The VM is optimized for creating threads, so you can usually create a new thread when you need to without having to worry about performance. But in some circumstances, maintaining a pool of threads can improve performance. For example, in a case where you would otherwise create and destroy many short-lived threads, you are far better off holding onto a (variable-sized) pool of threads. Here, the tasks are assigned to an already created thread, and when a thread completes its task, it is returned to the pool, ready for the next task. This improves performance because thread creation (and, to some extent, destruction) does have a significant overhead that is better avoided for short-lived threads.

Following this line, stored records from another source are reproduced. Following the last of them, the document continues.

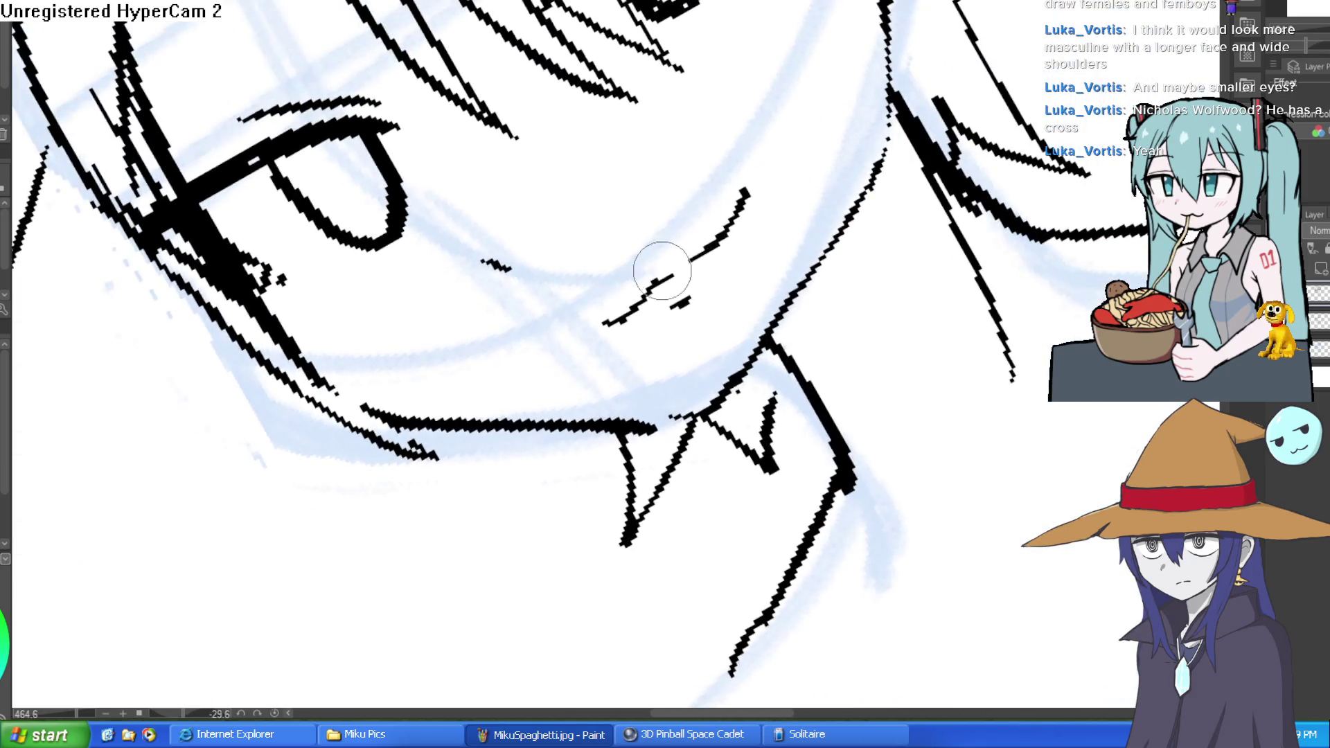
pyautogui.scroll(-2, 733, 244)
# Turn the face back upright and extend the right shoulder line downward.
pyautogui.moveTo(733, 244)
pyautogui.mouseDown()
pyautogui.moveTo(817, 300)
pyautogui.moveTo(742, 194)
pyautogui.mouseUp()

A second situation is where you want to limit the number of threads in your application. In this case, your application needs to make all thread requests through a centralized pool manager. Although a pool manager does not prevent other threads from being started, it is a big step toward that goal. (Strictly speaking, limiting threads does not require a pool of threads, just a centralized pool manager, but the two usually come together.) Every system has a response curve with diminishing returns after a certain number of threads are running on it. This response curve is different for different systems, and you need to identify values for your particular setup. A heavy-duty server needs to show good behavior across a spectrum of loads, and at the high end, you don't want your server crashing when 10,000 requests try to spawn 10,000 threads; instead, you want the server response to degrade (e.g., by queuing requests) and maintain whatever maximum number of threads is optimal for the server system.
When deciding which thread to run next, there may be a slight gain by choosing the available thread that ran most recently. This thread is most likely to have its working set still fully in memory: the longer it has been since a thread was last used, the more likely it is that the thread has been paged or swapped out. Also, any caches (at any level of the system and application) that may apply are more likely to contain elements from the most recently used thread. By choosing the most recently used thread, paging and cache overhead may be minimized.
Thread pools can be completely generic if necessary. By using the java.lang.reflect package, you can execute any (public) methods from your threads, thus allowing you to implement a thread pool that can handle general requests that have not been anticipated or specified at implementation time.